Work instructions:
- A) Reproduce the passage of the introduction on optimization problems that begins at the words "Introduction" and stops after the words "are convex functions.".
- B) According to the introduction on optimization problems, what kind of solutions do convex optimization problems admit?

Text section:

Introduction
An optimization problem is the problem of finding the best solution from all feasible solutions. The standard form of an optimization problem is
\[\begin{aligned} &{\underset {x}{\operatorname {minimize} }}&&f(x)\\&\operatorname {subject\;to} &&g_{i}(x)\leq 0,\quad i=1,\dots ,m\\&&&h_{j}(x)=0,\quad j=1,\dots ,p \end{aligned}\]
Note that finding solution to most of the optimization problems is computationally intractable. Here we consider a subset of those problems called convex optimization problems, which admit polynomial time solutions. The standard form of a convex optimization problem is
\[\begin{aligned} &{\underset {x}{\operatorname {minimize} }}&&f(x)\\&\operatorname {subject\;to} &&g_{i}(x)\leq 0,\quad i=1,\dots ,m\\&&&A x = b \end{aligned}\]
where $f$ and $g_{i}$ are convex functions.

Source data:
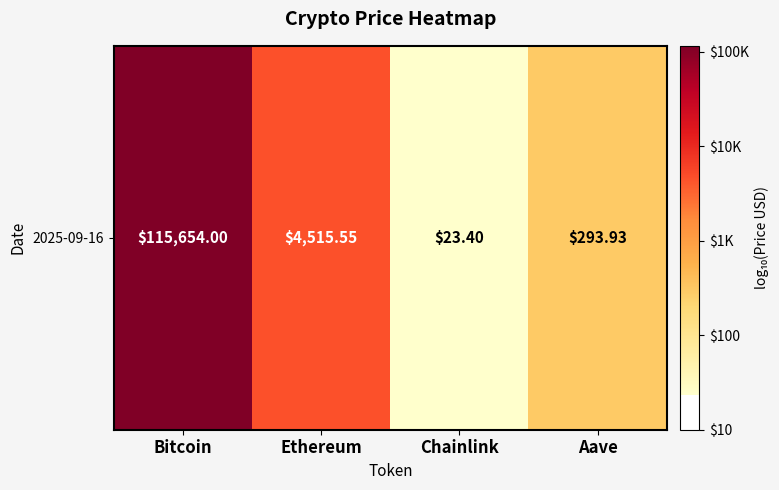

What is the maximum value shown in the chart?

5.1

Activity answers:
- A)
Introduction
An optimization problem is the problem of finding the best solution from all feasible solutions. The standard form of an optimization problem is
\[\begin{aligned} &{\underset {x}{\operatorname {minimize} }}&&f(x)\\&\operatorname {subject\;to} &&g_{i}(x)\leq 0,\quad i=1,\dots ,m\\&&&h_{j}(x)=0,\quad j=1,\dots ,p \end{aligned}\]
Note that finding solution to most of the optimization problems is computationally intractable. Here we consider a subset of those problems called convex optimization problems, which admit polynomial time solutions. The standard form of a convex optimization problem is
\[\begin{aligned} &{\underset {x}{\operatorname {minimize} }}&&f(x)\\&\operatorname {subject\;to} &&g_{i}(x)\leq 0,\quad i=1,\dots ,m\\&&&A x = b \end{aligned}\]
where $f$ and $g_{i}$ are convex functions.

- B) Polynomial time solutions.